The aim of our app is to show you that the benefits you gain from giving up smoking get greater all the time. We do this because we believe the clearer you are about the advantages of staying smoking free and the disadvantages of returning to smoking, the more able you’ll be to resist cravings, suffer withdrawal and kick this habit for good.

Which is why we’ve redesigned the dashboard. Our main goal was to make your health improvements and recent badges easier to see. We also wanted to make the time smoke free and money saved figures nicer to look at.

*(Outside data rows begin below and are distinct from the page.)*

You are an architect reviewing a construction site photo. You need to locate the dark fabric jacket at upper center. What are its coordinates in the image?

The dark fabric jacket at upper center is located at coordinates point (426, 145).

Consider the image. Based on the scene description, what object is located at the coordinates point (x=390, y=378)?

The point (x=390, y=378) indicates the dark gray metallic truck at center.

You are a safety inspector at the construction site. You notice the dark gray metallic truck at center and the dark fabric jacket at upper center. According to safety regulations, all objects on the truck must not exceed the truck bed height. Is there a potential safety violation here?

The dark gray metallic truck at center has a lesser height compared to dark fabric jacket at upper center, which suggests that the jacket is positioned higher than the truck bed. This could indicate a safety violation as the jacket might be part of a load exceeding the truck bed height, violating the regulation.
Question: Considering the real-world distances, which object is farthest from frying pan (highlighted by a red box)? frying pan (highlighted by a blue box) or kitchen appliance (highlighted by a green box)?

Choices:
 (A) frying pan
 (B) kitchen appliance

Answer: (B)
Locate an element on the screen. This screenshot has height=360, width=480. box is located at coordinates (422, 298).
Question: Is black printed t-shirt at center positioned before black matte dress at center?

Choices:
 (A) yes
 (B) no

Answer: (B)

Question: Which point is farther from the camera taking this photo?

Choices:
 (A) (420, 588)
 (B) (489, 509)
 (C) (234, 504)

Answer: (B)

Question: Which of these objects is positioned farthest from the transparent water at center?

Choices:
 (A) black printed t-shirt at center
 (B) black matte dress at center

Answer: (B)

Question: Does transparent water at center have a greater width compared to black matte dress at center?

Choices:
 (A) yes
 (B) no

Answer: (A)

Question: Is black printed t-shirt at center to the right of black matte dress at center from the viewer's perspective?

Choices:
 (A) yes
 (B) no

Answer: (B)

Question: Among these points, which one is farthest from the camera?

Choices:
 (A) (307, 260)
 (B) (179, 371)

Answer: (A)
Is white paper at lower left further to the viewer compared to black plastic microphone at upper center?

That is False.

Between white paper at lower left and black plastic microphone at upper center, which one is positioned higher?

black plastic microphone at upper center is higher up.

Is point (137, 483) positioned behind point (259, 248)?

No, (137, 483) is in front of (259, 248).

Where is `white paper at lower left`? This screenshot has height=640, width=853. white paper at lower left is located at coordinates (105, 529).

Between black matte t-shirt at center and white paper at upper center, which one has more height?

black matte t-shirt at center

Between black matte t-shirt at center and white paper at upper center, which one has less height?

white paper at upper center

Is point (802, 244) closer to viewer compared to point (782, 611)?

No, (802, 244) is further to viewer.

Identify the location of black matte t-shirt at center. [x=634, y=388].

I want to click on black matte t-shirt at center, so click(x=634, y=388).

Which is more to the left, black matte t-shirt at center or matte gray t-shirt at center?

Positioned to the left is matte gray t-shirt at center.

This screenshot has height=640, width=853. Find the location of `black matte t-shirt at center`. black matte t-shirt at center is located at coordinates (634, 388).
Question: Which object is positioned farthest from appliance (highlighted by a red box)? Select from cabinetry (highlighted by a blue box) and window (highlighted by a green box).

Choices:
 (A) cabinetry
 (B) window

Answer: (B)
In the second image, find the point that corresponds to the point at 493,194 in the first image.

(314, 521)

And for Pro users, we wanted to put today’s mission on the dashboard in a not too subtle attempt to encourage you do complete it (more missions completed = greater chance of success).

Our approach, as always, is based on psychological theory and behaviour change techniques. The psychological theory is Rothman’s model of behaviour maintenance, which says we start a new behaviour when we’re optimistic about what that behaviour will bring. But we maintain a new behaviour only when we are satisfied with the things that behaviour has brought.

Which in smoking means to help you stay smoke free we need to help you feel satisfied with all the things giving up smoking has brought, such as money, time, health and as many more as we can think of.

The behaviour change techniques (on the dashboard) include boosting your motivation and self-confidence, providing rewards, preventing relapse and identifying reasons to want to stop smoking. There are plenty more behaviour change techniques in the app, and I’ll write more about them in the future.

For now, we really hope you like what we’ve done. We know change isn’t always welcome, especially when you’ve not asked for it. But we want to help you stop smoking and think our dashboard could make that a little more likely.